One July morning, I woke with a start. There he was, sitting by my bed, no longer a distant apparition. I was wary of what he had in store for me as he sat there, a gold incisor flashing in his mouth and an overpopulation of liver spots on his forehead. I did not want to be him, and I made what I thought was an athletic leap from under the covers, landing with two feet on the floor as if to show Seventy that I was still a limber young man. But Seventy only chortled and poked me in the calf with his cane. Then he gave me a sympathetic smile as I sat back on my bed, now swaying in resignation as the cramp in my leg was replaced by dull pains across my lower back. My nakedness—because that’s how I sleep—made me feel vulnerable and bare, rather than free and vigorous.

It turned out, though, that Seventy wasn't such a bad fellow. He was the only one in the house who still found my dated jokes witty. Only Seventy thought that my furrowed smile and the muscles that I had never taken the time to properly tone, made me winsome. Only Seventy quietly waited when I took too long to reply to a question, and didn't complain when I asked for something that I couldn't quite hear to be repeated. Only Seventy was okay sharing a lane at the pool, swimming next to me without reproach despite my ambling, waggling pace. He didn't mind if I stopped to rest more than once on mountain hikes. Seventy didn't feel it necessary to comment on my more than occasional need to use the bushes alongside the fairways, or the extra strokes I needed to reach the greens. And only Seventy solicitously applauded when I sang, "The Short Term Memory Loss Blues," even smiling affectionately when my voice struggled to reach the high notes. 

Robert Vitello on the road from his house in Averill ParkSeventy helped me remember many good times past. But he also let me know that there was still much more road to travel, and that there were things and people ahead that would leave me gleeful: new places to visit, friends to meet, ideas to explore, love to make.  And he reminded me that I could still enjoy a good steak—grilled rare, a glass of fine Burgundy, and the company of Romance, who had been traveling with me all these years.

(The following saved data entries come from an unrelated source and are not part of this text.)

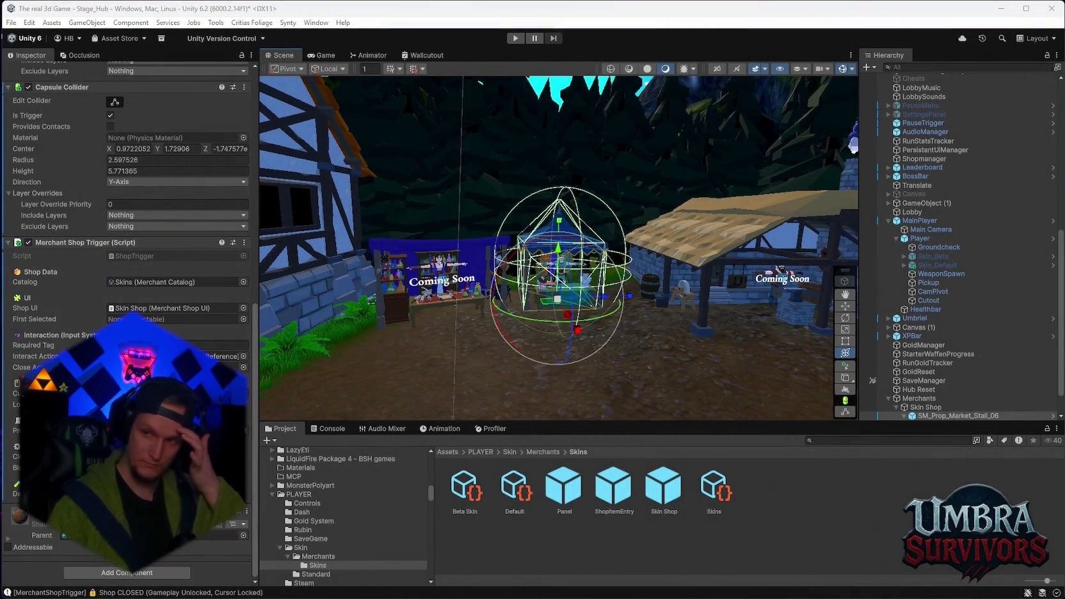
{"action": "left_click", "coordinate": [710, 491]}
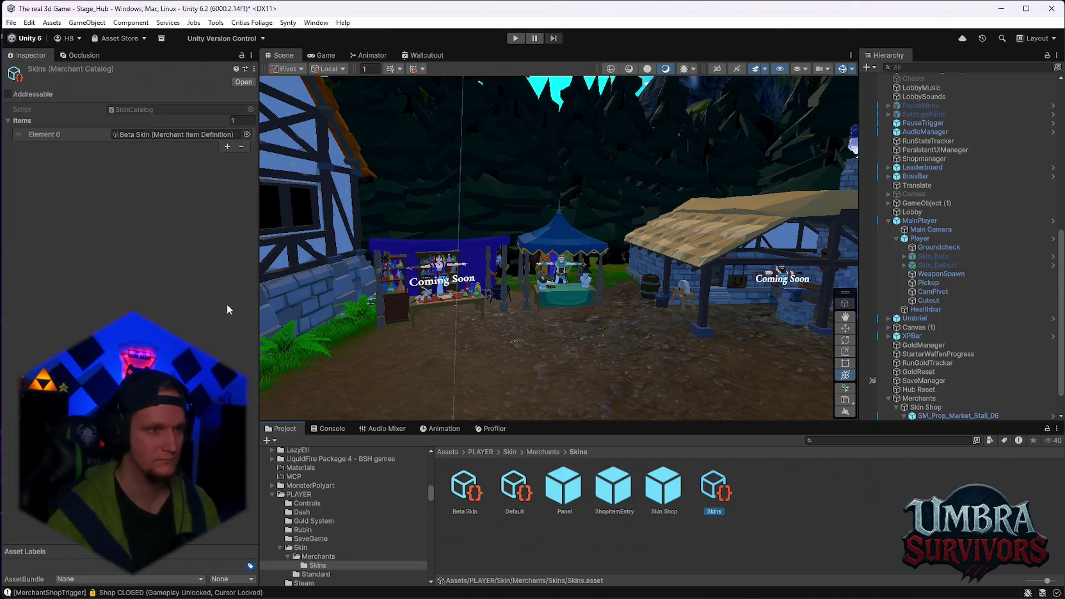
{"action": "key", "text": "super+shift+s"}
{"action": "left_click_drag", "start_coordinate": [3, 31], "coordinate": [709, 526]}
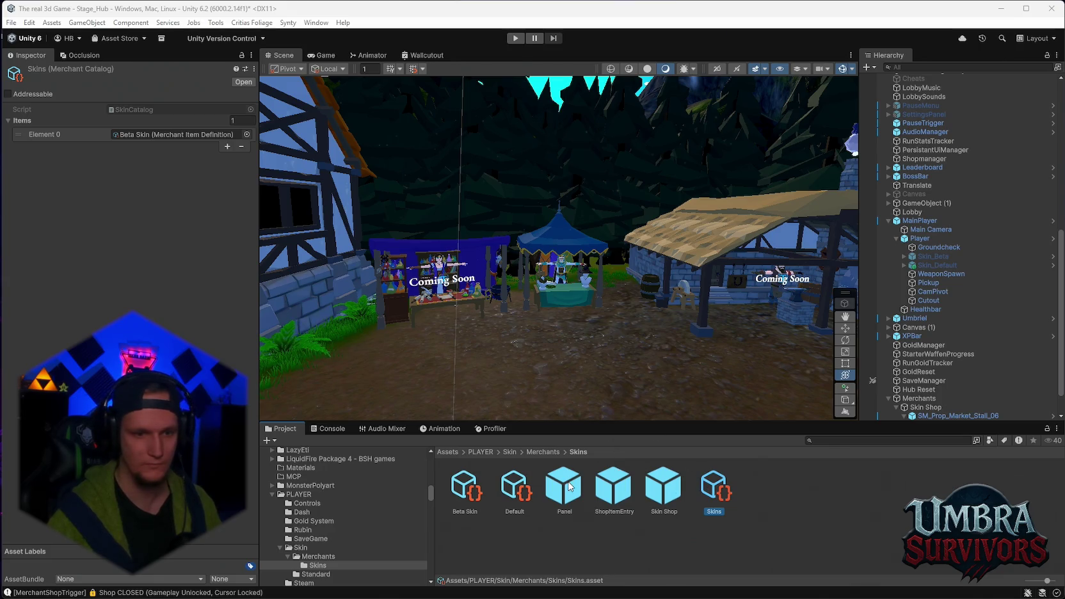
- Open and snip the Beta Skin definition (Skin_Beta, price 1000), then select the Skin Shop object
{"action": "left_click", "coordinate": [479, 495]}
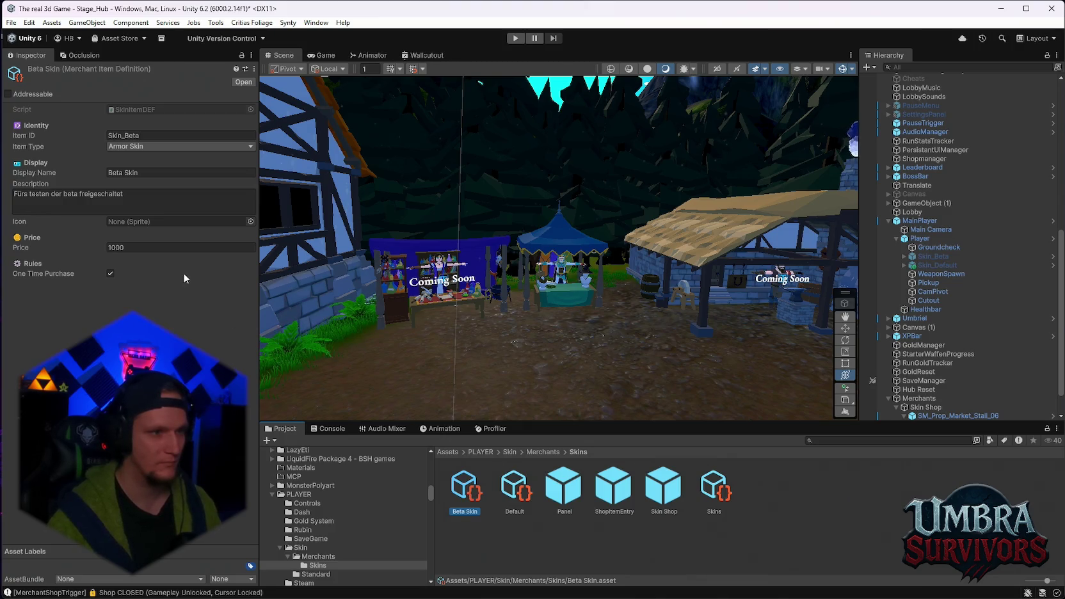
{"action": "key", "text": "super+shift+s"}
{"action": "mouse_move", "coordinate": [10, 59]}
{"action": "left_mouse_down"}
{"action": "mouse_move", "coordinate": [560, 396]}
{"action": "mouse_move", "coordinate": [743, 540]}
{"action": "left_mouse_up"}
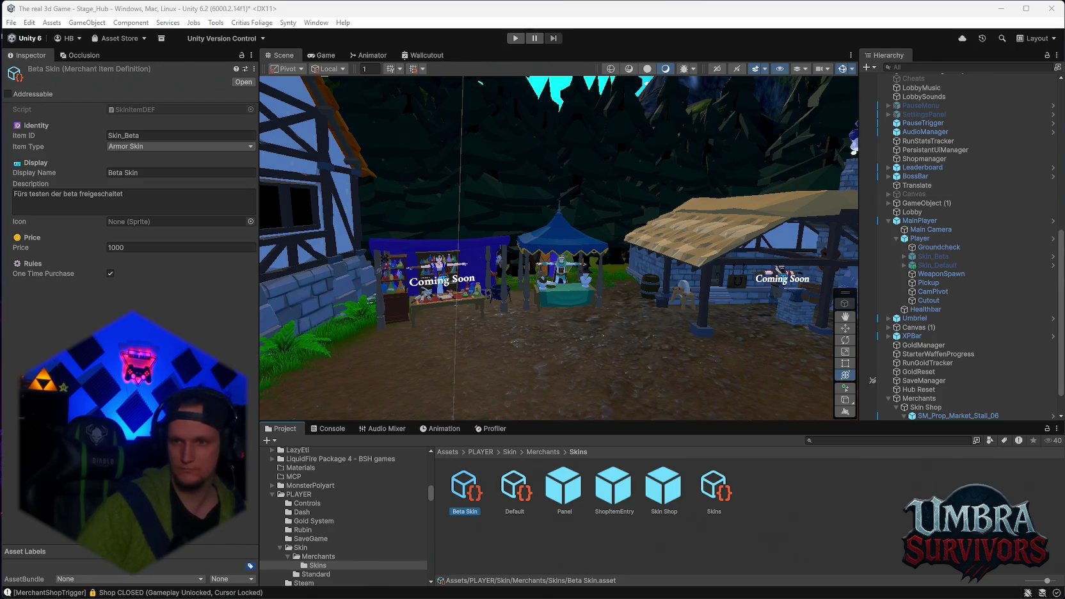
{"action": "scroll", "coordinate": [922, 346], "scroll_direction": "down", "scroll_amount": 2}
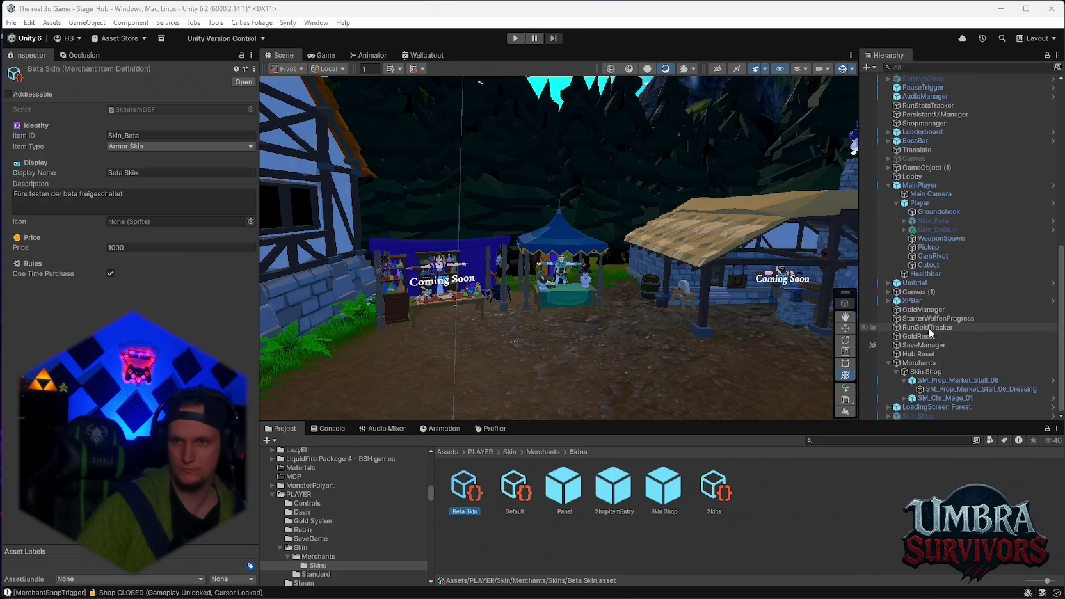
{"action": "left_click", "coordinate": [919, 415]}
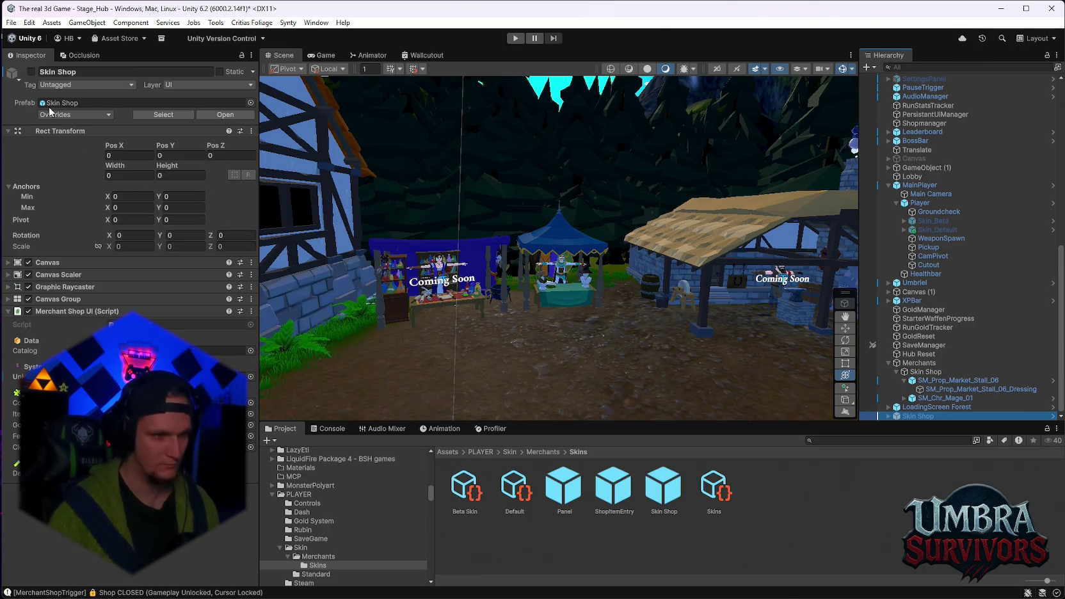
- Cancel a screen capture and open the Panel prefab for editing
{"action": "key", "text": "super+shift+s"}
{"action": "key", "text": "Escape"}
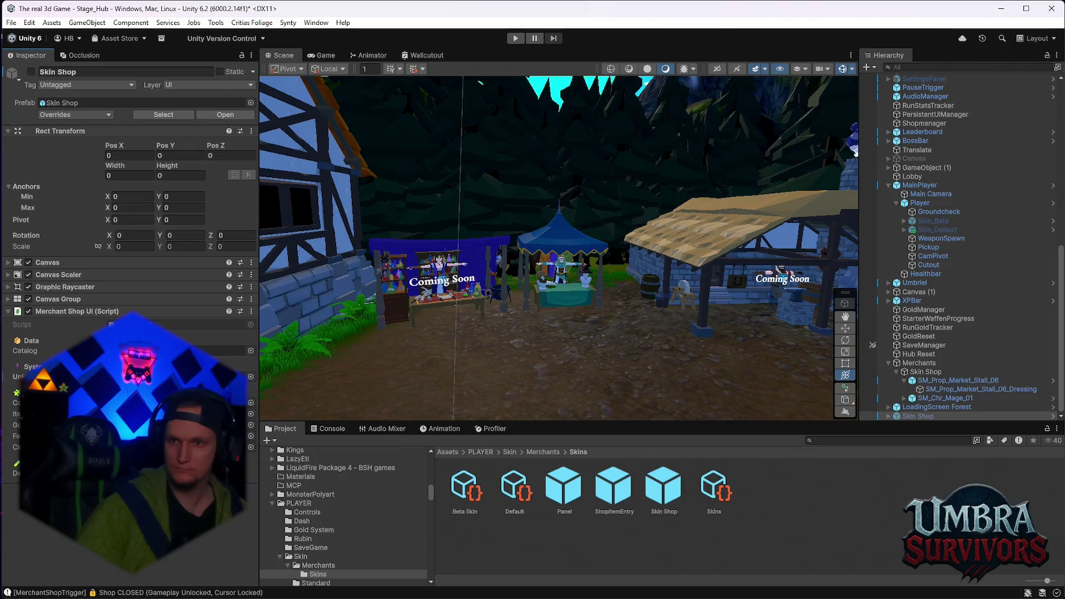
{"action": "double_click", "coordinate": [564, 486]}
{"action": "scroll", "coordinate": [227, 461], "scroll_direction": "down", "scroll_amount": 4}
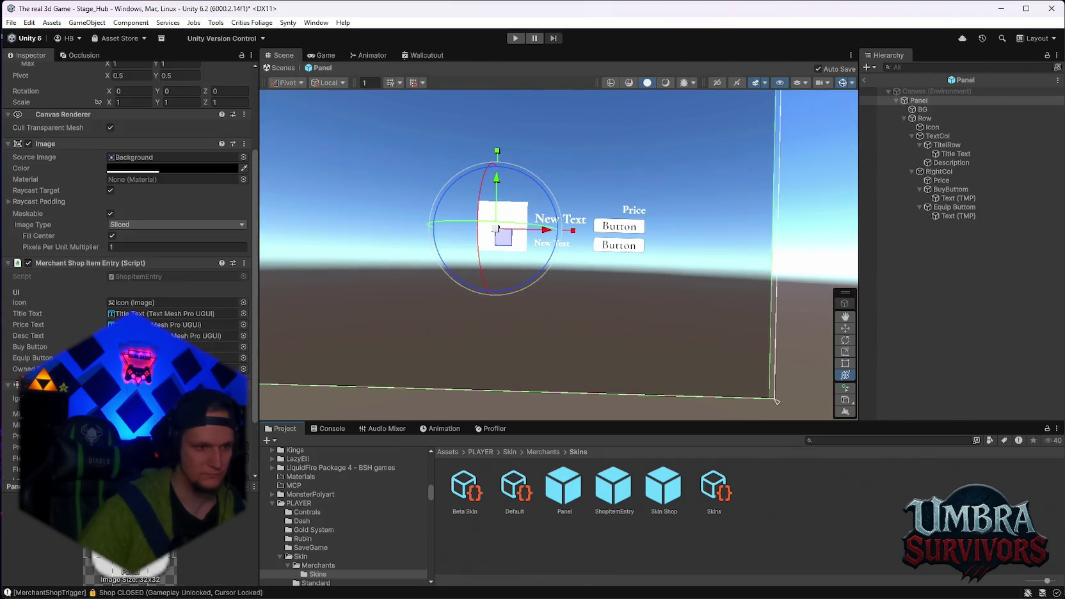
{"action": "scroll", "coordinate": [131, 266], "scroll_direction": "down", "scroll_amount": 2}
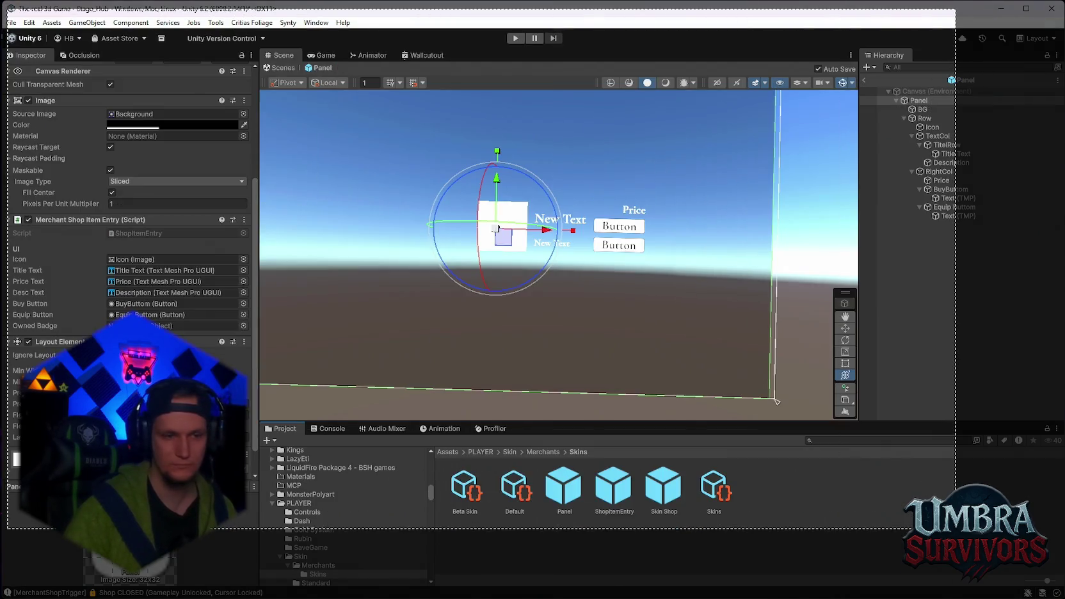
{"action": "scroll", "coordinate": [79, 269], "scroll_direction": "up", "scroll_amount": 4}
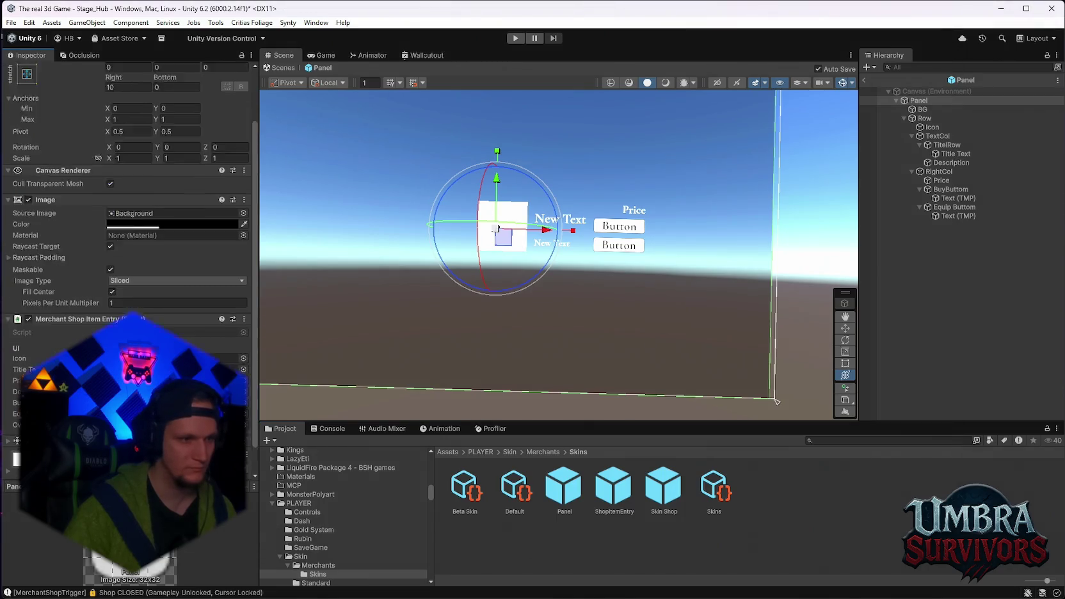
{"action": "scroll", "coordinate": [79, 269], "scroll_direction": "up", "scroll_amount": 1}
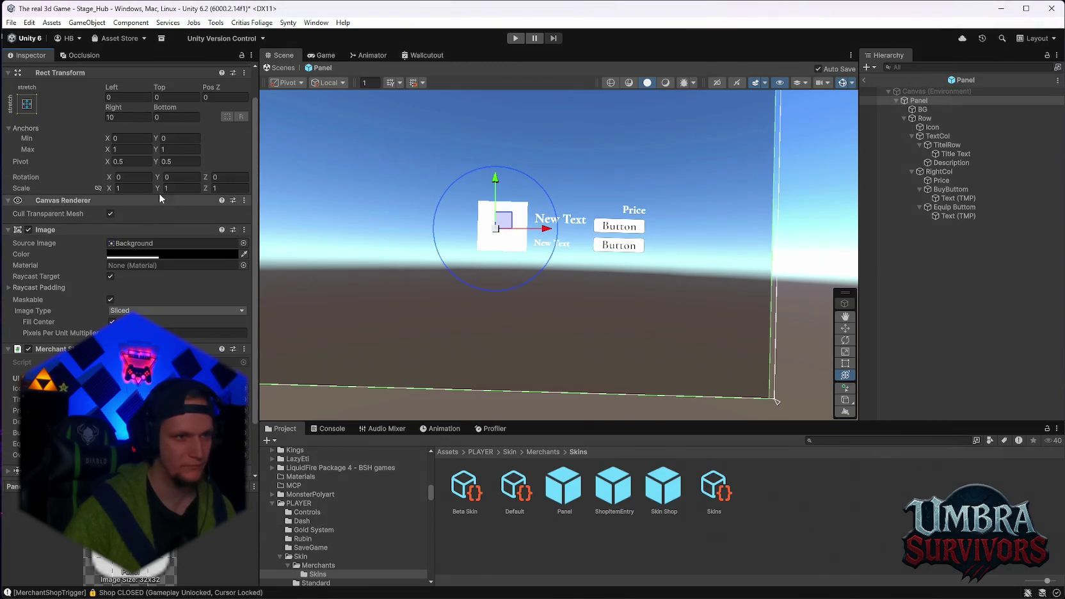
{"action": "key", "text": "super+shift+s"}
{"action": "left_click_drag", "start_coordinate": [3, 4], "coordinate": [626, 266]}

My time with Seventy was short; I had to keep moving on. Many more things to see and do as I cast my gaze ahead. As I did, there, on the distant horizon, Eighty came into view, smiling and waving me forward. I glanced back at Seventy for a moment and he gave me a nod. He looked much younger now, and full of health. He was no longer a fearsome ghost of what might be, but a memory of what actually was. He had lost his stoop and his cane, and suddenly leaped into the air and gave a celebratory fist pump. I responded with a grinning smile. Then I caught sight of Sixty, now far and away back on the beaten path, his back to me, waving for younger folks to join him. And I thought, it might be nice to be back with Sixty again, but I am just as happy to navigate through some new adventures and have the chance to meet up with Eighty. With that in mind, I strode on, giving a wide-handed, backward wave to earlier years.